Nearly 42 percent of the causes of wet pavement or snow occurred, the study said.

The study said more than half of the reasons at the Penn station, near the exit of Guilford Avenue, in wet terms, were 55 percent.

This quarry was one of four McCormick Taylor and the Department of Transportation of the city as candidates for high-friction surface treatment, a series of sheltered paths that support drivers to keep better control of wet and dry conditions.

The southern quays of Cold Spring Lane, adjacent to the 41st Street (the Pepsi signal) and north of Falls Road were the other people who could get the treatments, and the estimated cost of € 1.96 million, according to the study.

Marking contrasting paper, which would compromise lane lines and other marks against lightweight concrete, would cost $ 1.4 million.

The report did not list the estimated costs for long-term improvements.

The transport department "is committed to ensuring the safety and mobility of all drivers traveling on I-83," said the German Vigil spokesperson in a statement.
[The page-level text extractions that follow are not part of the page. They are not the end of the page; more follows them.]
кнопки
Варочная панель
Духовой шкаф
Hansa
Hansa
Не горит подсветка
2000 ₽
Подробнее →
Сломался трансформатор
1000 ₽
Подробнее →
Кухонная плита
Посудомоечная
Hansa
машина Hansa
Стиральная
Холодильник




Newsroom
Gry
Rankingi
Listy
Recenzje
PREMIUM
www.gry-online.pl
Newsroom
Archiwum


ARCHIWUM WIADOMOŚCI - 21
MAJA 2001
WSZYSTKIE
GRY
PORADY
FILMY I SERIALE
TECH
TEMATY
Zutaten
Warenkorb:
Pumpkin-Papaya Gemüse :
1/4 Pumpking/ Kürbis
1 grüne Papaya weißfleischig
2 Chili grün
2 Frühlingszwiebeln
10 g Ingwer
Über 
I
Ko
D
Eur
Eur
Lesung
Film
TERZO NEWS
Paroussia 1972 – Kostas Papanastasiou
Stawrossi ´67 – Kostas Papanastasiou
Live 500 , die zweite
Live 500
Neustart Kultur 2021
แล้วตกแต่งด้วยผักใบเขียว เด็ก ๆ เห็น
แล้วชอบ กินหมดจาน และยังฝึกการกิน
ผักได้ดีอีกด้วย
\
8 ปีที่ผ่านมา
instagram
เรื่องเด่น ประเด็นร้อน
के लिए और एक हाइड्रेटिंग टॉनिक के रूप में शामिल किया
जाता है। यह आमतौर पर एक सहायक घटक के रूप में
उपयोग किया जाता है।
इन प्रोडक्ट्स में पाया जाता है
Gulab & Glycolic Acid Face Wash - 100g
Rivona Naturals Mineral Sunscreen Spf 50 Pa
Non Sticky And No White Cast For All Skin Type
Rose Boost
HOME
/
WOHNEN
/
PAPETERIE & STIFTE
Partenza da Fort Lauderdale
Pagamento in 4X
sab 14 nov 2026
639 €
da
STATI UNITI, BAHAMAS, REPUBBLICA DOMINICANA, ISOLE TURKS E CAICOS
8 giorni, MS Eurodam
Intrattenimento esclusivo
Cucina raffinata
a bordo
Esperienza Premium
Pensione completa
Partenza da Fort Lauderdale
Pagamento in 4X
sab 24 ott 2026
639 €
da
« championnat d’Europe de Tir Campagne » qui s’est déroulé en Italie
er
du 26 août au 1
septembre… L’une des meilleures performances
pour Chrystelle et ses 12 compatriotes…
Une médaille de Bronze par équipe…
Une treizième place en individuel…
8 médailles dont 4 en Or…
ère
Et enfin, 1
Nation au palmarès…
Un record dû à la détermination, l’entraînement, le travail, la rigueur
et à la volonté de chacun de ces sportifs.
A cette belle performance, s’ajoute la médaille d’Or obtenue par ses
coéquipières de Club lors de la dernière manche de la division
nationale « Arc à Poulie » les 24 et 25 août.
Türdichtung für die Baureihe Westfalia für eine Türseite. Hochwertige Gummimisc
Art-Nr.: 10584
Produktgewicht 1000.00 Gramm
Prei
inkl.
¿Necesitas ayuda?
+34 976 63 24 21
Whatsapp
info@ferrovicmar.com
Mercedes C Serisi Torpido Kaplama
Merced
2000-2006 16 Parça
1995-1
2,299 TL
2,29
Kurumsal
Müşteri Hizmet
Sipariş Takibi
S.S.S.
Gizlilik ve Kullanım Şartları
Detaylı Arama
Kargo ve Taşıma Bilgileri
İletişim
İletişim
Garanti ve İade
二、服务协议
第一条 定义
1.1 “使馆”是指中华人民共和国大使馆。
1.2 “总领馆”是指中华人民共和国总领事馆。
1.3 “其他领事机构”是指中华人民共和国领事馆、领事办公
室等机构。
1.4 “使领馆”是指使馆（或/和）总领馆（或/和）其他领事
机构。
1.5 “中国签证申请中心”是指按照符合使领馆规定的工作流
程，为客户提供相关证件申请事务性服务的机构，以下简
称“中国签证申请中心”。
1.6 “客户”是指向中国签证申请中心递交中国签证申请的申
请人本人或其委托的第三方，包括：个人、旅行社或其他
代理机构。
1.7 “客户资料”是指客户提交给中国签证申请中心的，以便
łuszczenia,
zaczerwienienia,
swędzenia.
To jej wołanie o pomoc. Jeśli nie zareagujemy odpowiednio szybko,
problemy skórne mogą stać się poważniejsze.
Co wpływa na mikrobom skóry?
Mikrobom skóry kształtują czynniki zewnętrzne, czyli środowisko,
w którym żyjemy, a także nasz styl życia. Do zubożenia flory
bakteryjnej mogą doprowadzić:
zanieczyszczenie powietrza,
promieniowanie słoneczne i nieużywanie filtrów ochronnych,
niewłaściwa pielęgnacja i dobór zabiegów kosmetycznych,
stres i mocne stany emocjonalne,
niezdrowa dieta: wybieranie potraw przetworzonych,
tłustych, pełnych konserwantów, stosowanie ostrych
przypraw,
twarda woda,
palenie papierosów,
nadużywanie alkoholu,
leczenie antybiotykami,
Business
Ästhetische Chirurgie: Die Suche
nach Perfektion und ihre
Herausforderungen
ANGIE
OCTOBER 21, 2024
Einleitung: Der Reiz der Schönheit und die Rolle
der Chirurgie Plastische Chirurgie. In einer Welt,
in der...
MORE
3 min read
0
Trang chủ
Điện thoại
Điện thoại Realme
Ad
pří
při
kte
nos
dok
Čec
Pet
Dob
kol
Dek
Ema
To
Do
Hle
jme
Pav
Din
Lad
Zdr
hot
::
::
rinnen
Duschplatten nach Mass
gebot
"This study helps identify ways to improve safety measures, improve transit service, improve traffic, and protect the surrounding streets from traffic impact," he said. "The results of the study will be used in short-term and long-term solutions for vehicle issues within the study area."

The word "transit" does not appear anywhere in the study, and Vigil has not responded to a question on how it improves.

Melissa Schober, who takes I-83, was not surprised to drive her daughter in the school in Medfield from her home in Harwood.

"For anyone who is surprised they have declared a lot of our prosecution: Congratulations, your powers are breathtaking," she said. "I would like it to be different. I think it has been a low, highwayway."

City Council, Ryan Dorsey, said no other measures were taken, such as a reduction in the number of lanes on the JFX or all the highway set, "on the board.

"However, anyone feels like deciding to do something like that, there is no doubt that this is an option and that it improves safety," he said. "These are the kind of ideas of thinking and a big picture that we can not want to ask wholesale when we deal with a climate disaster."